Two New Marvels of Residential Living
This article is from the archive of The New York Sun before the launch of its new website in 2022. The Sun has neither altered nor updated such articles but will seek to correct any errors, mis-categorizations or other problems introduced during transfer.

During the past five years, one of the striking architectural developments in Manhattan has been the ascendancy of the office tower over all other building types. In the past, residences, even in the form of modernist shafts, could be counted on to look like residences, while commercial space appeared suitably commercial, and offices were sleekly and consolingly corporate. But you would be hard put to divine from its exterior that the Chelsea Arts Tower, designed by Kossar & Garry, was meant to house art galleries or that Place 57 was designed by Ismael Leyva Architects as a residential structure.
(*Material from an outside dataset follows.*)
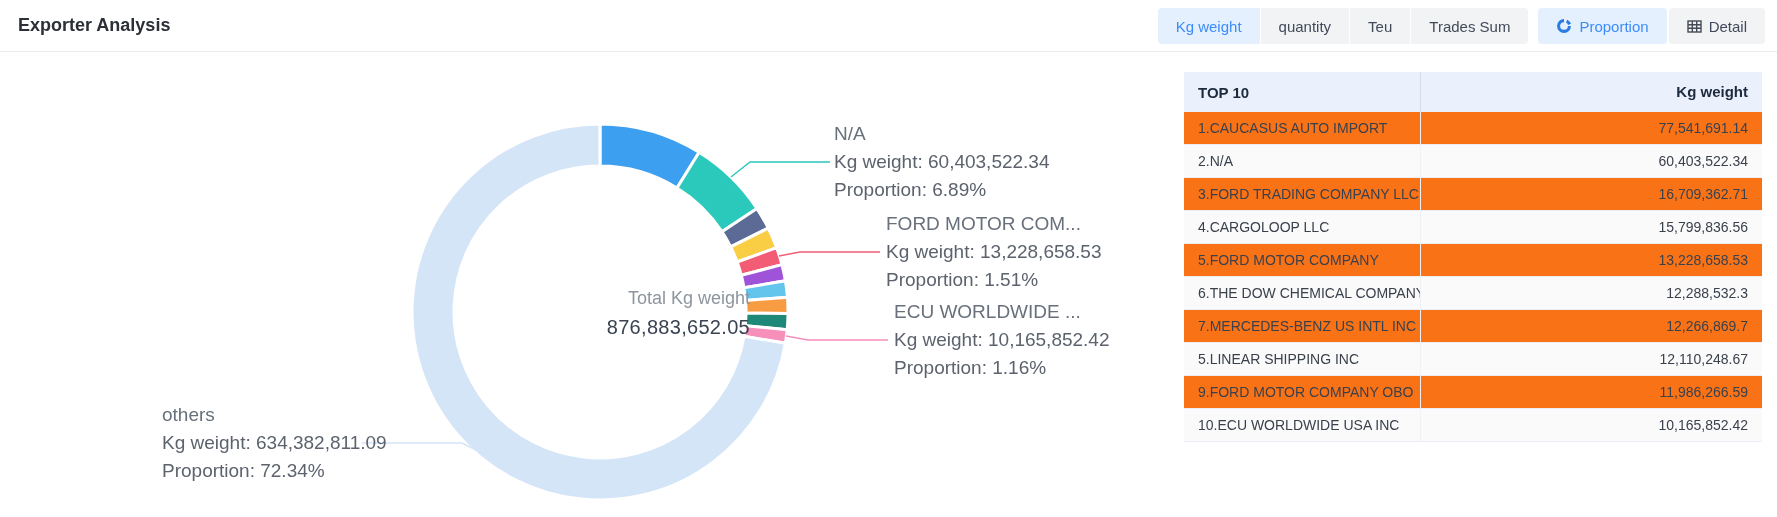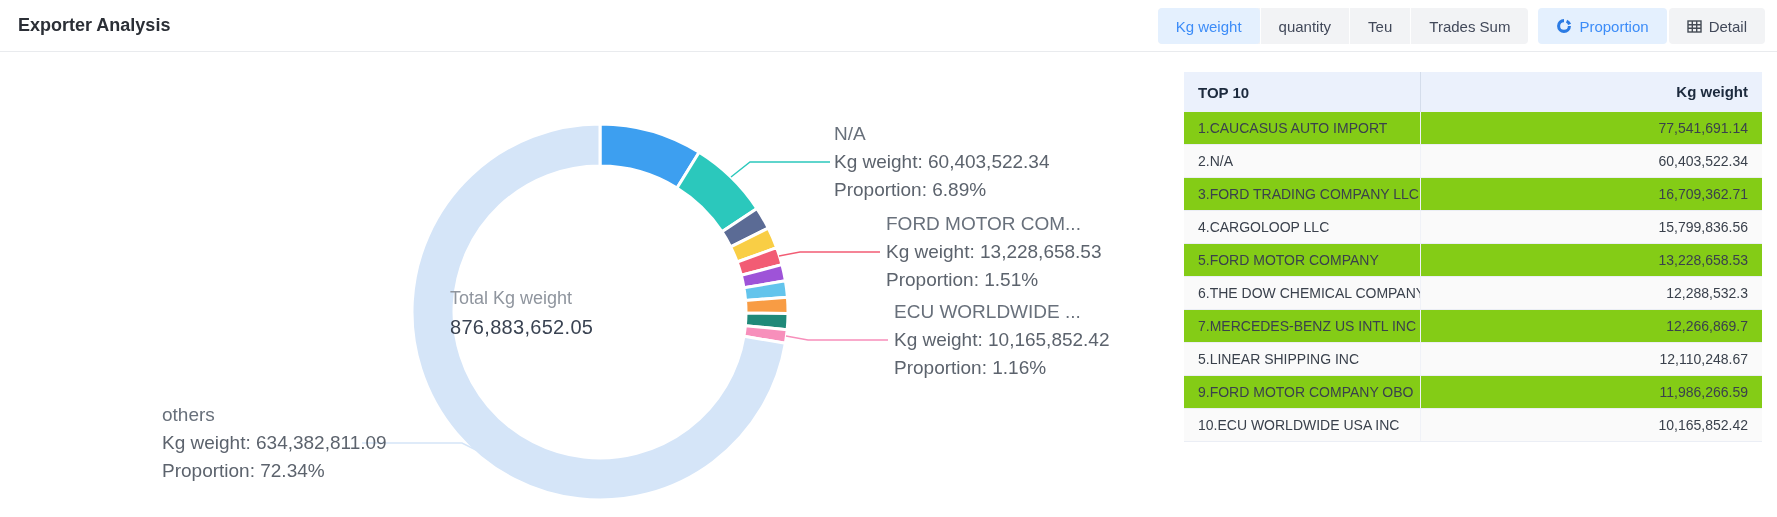"1.CAUCASUS AUTO IMPORT" .t-row { background: #84cc16 -> #f97316 }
Both would look right at home amid the mercantile towers of Midtown.
More surprising still is the new Centria, at 18 W. 48th St., designed by Perkins Eastman. How odd it is to find residential architecture in the heart of Midtown, especially across the street from Rockefeller Center. Why — some might ask — would anyone want to live amid grimy, sooty Brazilian and Korean restaurants and a stone’s throw from the dehumanizing slabs of Sixth Avenue? Well, just as living things can be found at the bottom of the sea, under a rock in the Sahara, and atop Mount Everest, so it is that, for many years, humans, however few and far between, have resided even in the dullest stretches of Midtown, the meatpacking district, and Dumbo. The difference now, of course, is the positive avidity with which homeowners seek out these areas, to which, in years past, they would have been driven by only the most desperate destitution. The 33-story Centria aspires to transcend pure utility in the service of an unlikely glamour, by offering luxury one- and twobedroom condominiums in a building whose amenities include a spa, a conference center, a club room, and a lounge.
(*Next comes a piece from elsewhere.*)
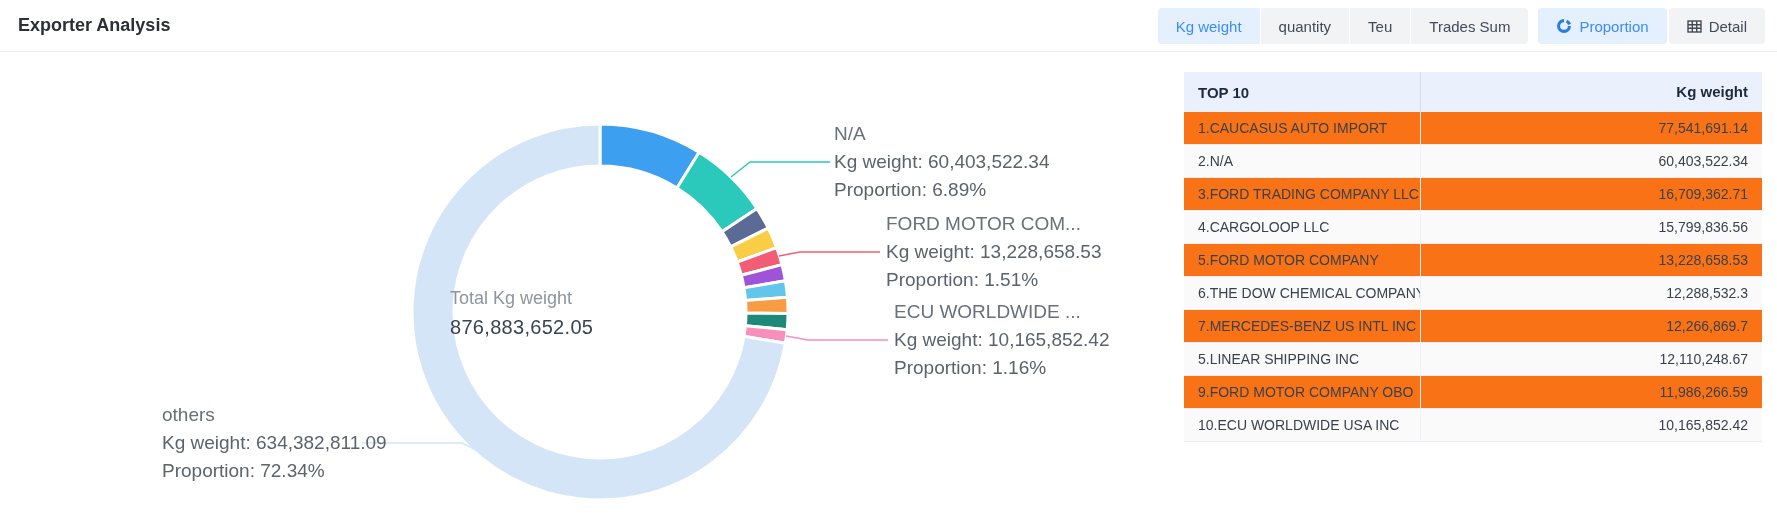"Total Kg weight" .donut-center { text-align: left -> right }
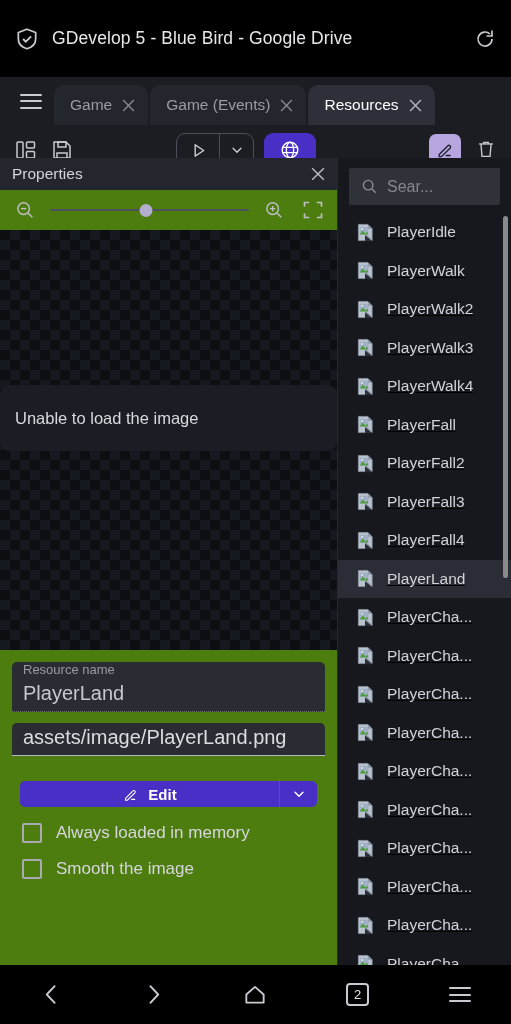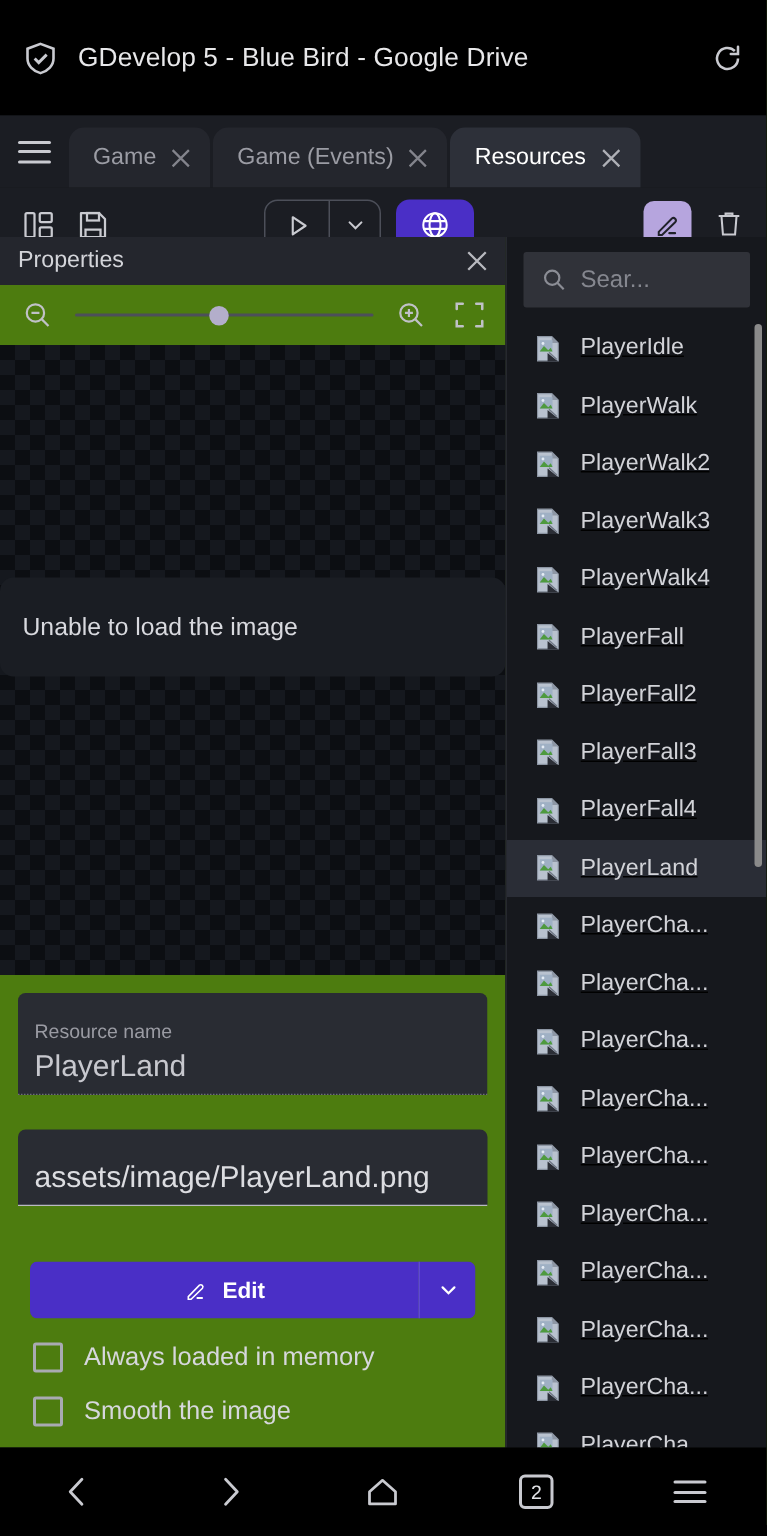"Game" .tabstrip { padding-left: 0 -> 8px }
The façade of the Centria, like those of the Chelsea Arts Tower and Place 57, consists of a fractured shaft that relieves the modernist tedium of its curtain walls. But whereas those two earlier buildings owed much to Christian de Portzamparc’s LVMH Building, off Madison Avenue at 57th St., the Centria, seen in profile from the West, appears to have taken its cue from Raimund Abraham’s nearby Austrian Cultural Forum at 11 East 52nd St. That is to say that the main façade tilts back from the base toward the summit, while a superimposed rectilinear plane re-establishes order and harmony in the building as a whole. Surely the feel of the two buildings could not be more different. In contrast to the almost surly granite facing of much of the ACF, the Centria is a vast expanse of silvery dark curtain wall. Only at ground level is there any differentiation in texture, with granite cladding to the east, a boldly rounded metal pillar at the center, and a cantilevered glass canopy to the west. The lobby, a japonerie of pale wood and rice-paper screens, is perhaps the most decisive success of the entire project, the achievement of Philip Koether Architects.
Although the Centria, for all its borrowings from the ACF, is neither a daring nor an innovative building, it has managed to look quite a bit better in its completed state than it did while under construction. That should remind us of the perils of judging a building too early in its gestation.
Another recently completed tower by Perkins Eastman is the Cielo, at 450 E. 83rd St. Unlike the Centria, it has arisen in a largely residential part of the city, on upper York Avenue, and it looks far more residential. And how does a building “look residential”? If corporate architecture tends to favor the sheen of power and high-tech efficiency, residential buildings have traditionally sought to humanize the geometric severity of the modern idiom through an assortment of textures and vernacular details. In the case of the 27-story Cielo, this means limestone strips descending the length of its several facades, interspersed among a fairly traditional curtain wall of two-toned, darkened glass. Unfortunately, the metal bracings that surround the glass produce a flat and paltry effect that suggests value engineering.
Aside from two forms of granite in the entrance, limestone is the predominant feature of the façade up to the fifth floor, at which point the tower goes it alone in a setback. This recession, though doubtlessly required by the zoning code, rarely if ever achieves the desired effect of conjuring pedestrians into believing that the high-rise in question has been harmoniously integrated into the generally lower lying neighborhood. Finally, in keeping with the tripartition of traditional New York residential towers, the top is contrived to form a limestone lantern of sorts that conceals a water tower.
Over all it must be said that the Cielo, though doubtless adequate to inhabit, is entirely without distinction as architecture.
Perkins Eastman is one of those firms that, in marked opposition to the current cult of the “starchitect,” are quietly responsible for most of what gets built in the five boroughs. Perhaps its most public project to date is the new TKTS Booth that now occupies Father Duffy Square in Times Square. As to the ultimate success of this new enterprise, we should know more in a few months, if, as promised, it opens in the early summer.